DATA FOR THE TASK ▸
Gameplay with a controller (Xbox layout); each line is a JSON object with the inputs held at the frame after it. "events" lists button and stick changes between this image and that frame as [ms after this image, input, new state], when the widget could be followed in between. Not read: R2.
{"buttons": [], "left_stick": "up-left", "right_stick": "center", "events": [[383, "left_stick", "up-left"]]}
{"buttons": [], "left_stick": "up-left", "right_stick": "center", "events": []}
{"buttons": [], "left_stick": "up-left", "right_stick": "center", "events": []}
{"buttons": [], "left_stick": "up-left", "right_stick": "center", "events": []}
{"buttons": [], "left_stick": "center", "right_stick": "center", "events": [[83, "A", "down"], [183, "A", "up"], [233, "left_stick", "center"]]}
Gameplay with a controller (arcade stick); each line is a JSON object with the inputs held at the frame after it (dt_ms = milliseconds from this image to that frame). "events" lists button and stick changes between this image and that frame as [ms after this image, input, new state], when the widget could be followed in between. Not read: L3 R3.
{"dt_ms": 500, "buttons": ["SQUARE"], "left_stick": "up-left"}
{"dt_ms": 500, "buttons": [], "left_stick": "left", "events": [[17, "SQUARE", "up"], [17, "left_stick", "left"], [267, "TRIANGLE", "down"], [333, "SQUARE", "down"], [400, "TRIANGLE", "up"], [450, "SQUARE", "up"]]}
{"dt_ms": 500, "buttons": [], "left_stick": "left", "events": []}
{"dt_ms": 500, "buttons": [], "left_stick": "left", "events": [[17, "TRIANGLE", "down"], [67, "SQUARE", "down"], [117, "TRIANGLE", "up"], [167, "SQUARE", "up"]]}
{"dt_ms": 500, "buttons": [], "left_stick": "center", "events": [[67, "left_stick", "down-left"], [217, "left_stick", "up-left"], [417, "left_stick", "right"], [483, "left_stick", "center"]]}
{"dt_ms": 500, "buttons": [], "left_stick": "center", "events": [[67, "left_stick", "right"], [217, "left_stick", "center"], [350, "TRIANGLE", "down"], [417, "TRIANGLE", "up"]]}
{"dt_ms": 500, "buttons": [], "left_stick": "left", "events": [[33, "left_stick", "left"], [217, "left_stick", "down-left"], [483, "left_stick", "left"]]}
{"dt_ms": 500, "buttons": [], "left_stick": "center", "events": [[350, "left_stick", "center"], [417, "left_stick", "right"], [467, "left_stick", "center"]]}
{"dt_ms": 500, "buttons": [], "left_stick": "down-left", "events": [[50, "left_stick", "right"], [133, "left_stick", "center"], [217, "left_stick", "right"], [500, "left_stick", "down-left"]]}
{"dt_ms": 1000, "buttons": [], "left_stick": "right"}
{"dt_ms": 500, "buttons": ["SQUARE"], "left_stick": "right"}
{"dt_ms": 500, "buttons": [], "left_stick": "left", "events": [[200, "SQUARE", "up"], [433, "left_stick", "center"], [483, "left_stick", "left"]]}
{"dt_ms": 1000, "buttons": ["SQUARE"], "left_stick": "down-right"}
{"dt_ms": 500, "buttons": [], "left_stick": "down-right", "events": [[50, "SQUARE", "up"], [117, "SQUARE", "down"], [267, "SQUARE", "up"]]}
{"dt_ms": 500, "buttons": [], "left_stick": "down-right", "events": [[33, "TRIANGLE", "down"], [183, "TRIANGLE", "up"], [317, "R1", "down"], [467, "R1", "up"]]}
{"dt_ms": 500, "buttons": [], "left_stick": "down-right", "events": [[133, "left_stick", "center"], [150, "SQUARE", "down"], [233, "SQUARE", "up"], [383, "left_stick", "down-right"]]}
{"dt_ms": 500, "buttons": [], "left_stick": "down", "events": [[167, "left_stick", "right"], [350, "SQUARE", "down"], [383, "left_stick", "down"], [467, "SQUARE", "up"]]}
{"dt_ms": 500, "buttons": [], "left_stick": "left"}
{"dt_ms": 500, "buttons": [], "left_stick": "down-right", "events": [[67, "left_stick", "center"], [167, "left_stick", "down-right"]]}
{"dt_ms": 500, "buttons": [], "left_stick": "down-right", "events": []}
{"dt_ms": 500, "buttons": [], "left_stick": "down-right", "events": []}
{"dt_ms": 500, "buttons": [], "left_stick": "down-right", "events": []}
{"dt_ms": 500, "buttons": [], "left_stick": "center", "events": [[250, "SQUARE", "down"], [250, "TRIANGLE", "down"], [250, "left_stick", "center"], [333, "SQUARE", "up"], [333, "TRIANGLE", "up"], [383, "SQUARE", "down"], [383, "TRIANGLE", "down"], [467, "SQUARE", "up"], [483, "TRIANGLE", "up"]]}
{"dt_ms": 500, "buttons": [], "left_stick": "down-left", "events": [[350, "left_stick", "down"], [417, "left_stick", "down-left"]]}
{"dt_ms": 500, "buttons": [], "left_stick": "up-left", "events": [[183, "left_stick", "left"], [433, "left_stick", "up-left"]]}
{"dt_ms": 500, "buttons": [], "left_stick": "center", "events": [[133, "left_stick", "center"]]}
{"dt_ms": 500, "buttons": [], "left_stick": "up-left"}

ACTIVITY ▸
Exactly as they appear above, return all of the records.

WRITTEN REPLY ▸
Gameplay with a controller (Xbox layout); each line is a JSON object with the inputs held at the frame after it. "events" lists button and stick changes between this image and that frame as [ms after this image, input, new state], when the widget could be followed in between. Not read: R2.
{"buttons": [], "left_stick": "up-left", "right_stick": "center", "events": [[383, "left_stick", "up-left"]]}
{"buttons": [], "left_stick": "up-left", "right_stick": "center", "events": []}
{"buttons": [], "left_stick": "up-left", "right_stick": "center", "events": []}
{"buttons": [], "left_stick": "up-left", "right_stick": "center", "events": []}
{"buttons": [], "left_stick": "center", "right_stick": "center", "events": [[83, "A", "down"], [183, "A", "up"], [233, "left_stick", "center"]]}
Gameplay with a controller (arcade stick); each line is a JSON object with the inputs held at the frame after it (dt_ms = milliseconds from this image to that frame). "events" lists button and stick changes between this image and that frame as [ms after this image, input, new state], when the widget could be followed in between. Not read: L3 R3.
{"dt_ms": 500, "buttons": ["SQUARE"], "left_stick": "up-left"}
{"dt_ms": 500, "buttons": [], "left_stick": "left", "events": [[17, "SQUARE", "up"], [17, "left_stick", "left"], [267, "TRIANGLE", "down"], [333, "SQUARE", "down"], [400, "TRIANGLE", "up"], [450, "SQUARE", "up"]]}
{"dt_ms": 500, "buttons": [], "left_stick": "left", "events": []}
{"dt_ms": 500, "buttons": [], "left_stick": "left", "events": [[17, "TRIANGLE", "down"], [67, "SQUARE", "down"], [117, "TRIANGLE", "up"], [167, "SQUARE", "up"]]}
{"dt_ms": 500, "buttons": [], "left_stick": "center", "events": [[67, "left_stick", "down-left"], [217, "left_stick", "up-left"], [417, "left_stick", "right"], [483, "left_stick", "center"]]}
{"dt_ms": 500, "buttons": [], "left_stick": "center", "events": [[67, "left_stick", "right"], [217, "left_stick", "center"], [350, "TRIANGLE", "down"], [417, "TRIANGLE", "up"]]}
{"dt_ms": 500, "buttons": [], "left_stick": "left", "events": [[33, "left_stick", "left"], [217, "left_stick", "down-left"], [483, "left_stick", "left"]]}
{"dt_ms": 500, "buttons": [], "left_stick": "center", "events": [[350, "left_stick", "center"], [417, "left_stick", "right"], [467, "left_stick", "center"]]}
{"dt_ms": 500, "buttons": [], "left_stick": "down-left", "events": [[50, "left_stick", "right"], [133, "left_stick", "center"], [217, "left_stick", "right"], [500, "left_stick", "down-left"]]}
{"dt_ms": 1000, "buttons": [], "left_stick": "right"}
{"dt_ms": 500, "buttons": ["SQUARE"], "left_stick": "right"}
{"dt_ms": 500, "buttons": [], "left_stick": "left", "events": [[200, "SQUARE", "up"], [433, "left_stick", "center"], [483, "left_stick", "left"]]}
{"dt_ms": 1000, "buttons": ["SQUARE"], "left_stick": "down-right"}
{"dt_ms": 500, "buttons": [], "left_stick": "down-right", "events": [[50, "SQUARE", "up"], [117, "SQUARE", "down"], [267, "SQUARE", "up"]]}
{"dt_ms": 500, "buttons": [], "left_stick": "down-right", "events": [[33, "TRIANGLE", "down"], [183, "TRIANGLE", "up"], [317, "R1", "down"], [467, "R1", "up"]]}
{"dt_ms": 500, "buttons": [], "left_stick": "down-right", "events": [[133, "left_stick", "center"], [150, "SQUARE", "down"], [233, "SQUARE", "up"], [383, "left_stick", "down-right"]]}
{"dt_ms": 500, "buttons": [], "left_stick": "down", "events": [[167, "left_stick", "right"], [350, "SQUARE", "down"], [383, "left_stick", "down"], [467, "SQUARE", "up"]]}
{"dt_ms": 500, "buttons": [], "left_stick": "left"}
{"dt_ms": 500, "buttons": [], "left_stick": "down-right", "events": [[67, "left_stick", "center"], [167, "left_stick", "down-right"]]}
{"dt_ms": 500, "buttons": [], "left_stick": "down-right", "events": []}
{"dt_ms": 500, "buttons": [], "left_stick": "down-right", "events": []}
{"dt_ms": 500, "buttons": [], "left_stick": "down-right", "events": []}
{"dt_ms": 500, "buttons": [], "left_stick": "center", "events": [[250, "SQUARE", "down"], [250, "TRIANGLE", "down"], [250, "left_stick", "center"], [333, "SQUARE", "up"], [333, "TRIANGLE", "up"], [383, "SQUARE", "down"], [383, "TRIANGLE", "down"], [467, "SQUARE", "up"], [483, "TRIANGLE", "up"]]}
{"dt_ms": 500, "buttons": [], "left_stick": "down-left", "events": [[350, "left_stick", "down"], [417, "left_stick", "down-left"]]}
{"dt_ms": 500, "buttons": [], "left_stick": "up-left", "events": [[183, "left_stick", "left"], [433, "left_stick", "up-left"]]}
{"dt_ms": 500, "buttons": [], "left_stick": "center", "events": [[133, "left_stick", "center"]]}
{"dt_ms": 500, "buttons": [], "left_stick": "up-left"}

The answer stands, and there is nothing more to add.